Calculating Probability Current for Wave Function

[T-7]

Homework Statement

I have a wave function,

\psi(x)=Ae^{ik_{0}x-ax^{2}}

All I am required to do is calc. the prob. current. This I have done using the usual

j = \frac{\hbar}{m}.|A|^{2}.\frac{\partial \varphi}{\partial z}

where \varphi} is the imaginary component of the exponent of e.

It comes (of course) to j = \frac{\hbar}{m}.|A|^{2}.k_{0}.

But, doing it the long way (I just thought I would), with

j = \frac{\hbar}{2mi}.(\psi*\frac{\partial\psi}{\partial x}-\psi\frac{\partial\psi*}{\partial x})

I end up with the same result, but e^{-2ax^{2}} attached.
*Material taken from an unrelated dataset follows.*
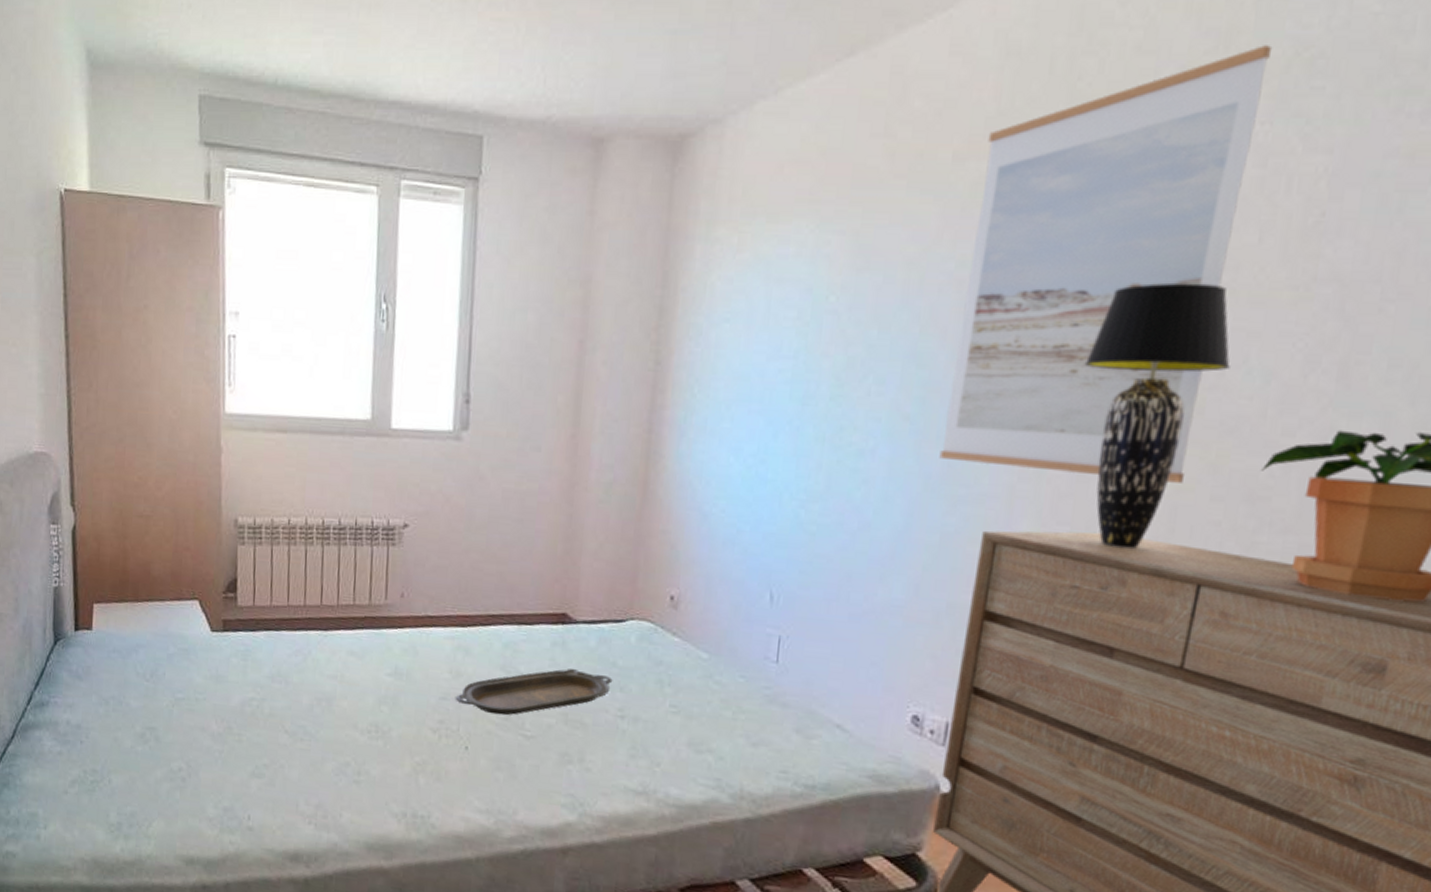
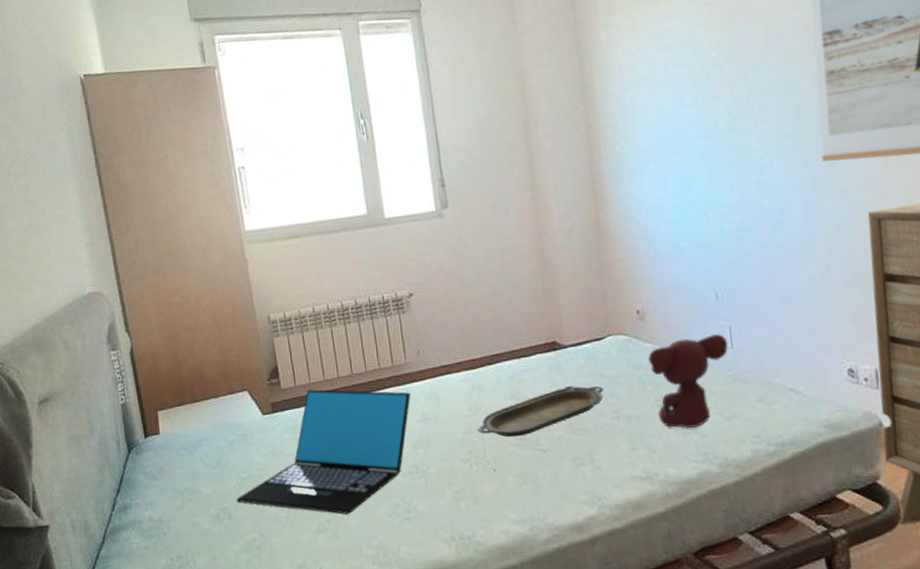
laptop: none [167,613,385,763] -> present [236,389,411,514]
teddy bear: none [670,640,774,748] -> present [647,334,729,429]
Since taking \psi* only changes the sign of the imaginary component, this seems inevitable... anyone know what I'm doing wrong?

Cheers :-)

 

[dextercioby]

Apparently A from the general expression you quoted

j=\frac{\hbar}{m}|A|^{2}\frac{\partial \phi}{\partial x}

includes the real exponential...

 

[nrqed]

Homework Statement

I have a wave function,

\psi(x)=Ae^{ik_{0}x-ax^{2}}

All I am required to do is calc. the prob. current. This I have done using the usual

j = \frac{\hbar}{m}.|A|^{2}.\frac{\partial \varphi}{\partial z}

where \varphi} is the imaginary component of the exponent of e.

? Where did you see this equation? It does not look right to me. are you sure this is not only for plane waves??

 

[T-7]

? Where did you see this equation? It does not look right to me. are you sure this is not only for plane waves??

I'm thinking the simpler equation can only apply where the exponent of e in the wave function is wholly imaginary.

Using the equation

j = \frac{\hbar}{2mi}\left( \psi^{*} \frac{\partial\psi}{\partial x} - \psi \frac{\partial\psi^{*}}{\partial x} \right)

I obtain

\frac{\hbar}{m}|A|^{2}e^{-2ax^{2}} k_{0}

I presume that's correct. In which case, I don't think the e^{-2ax^{2}} should be absorbed into A. The probability current is a function of x.

Hmmm.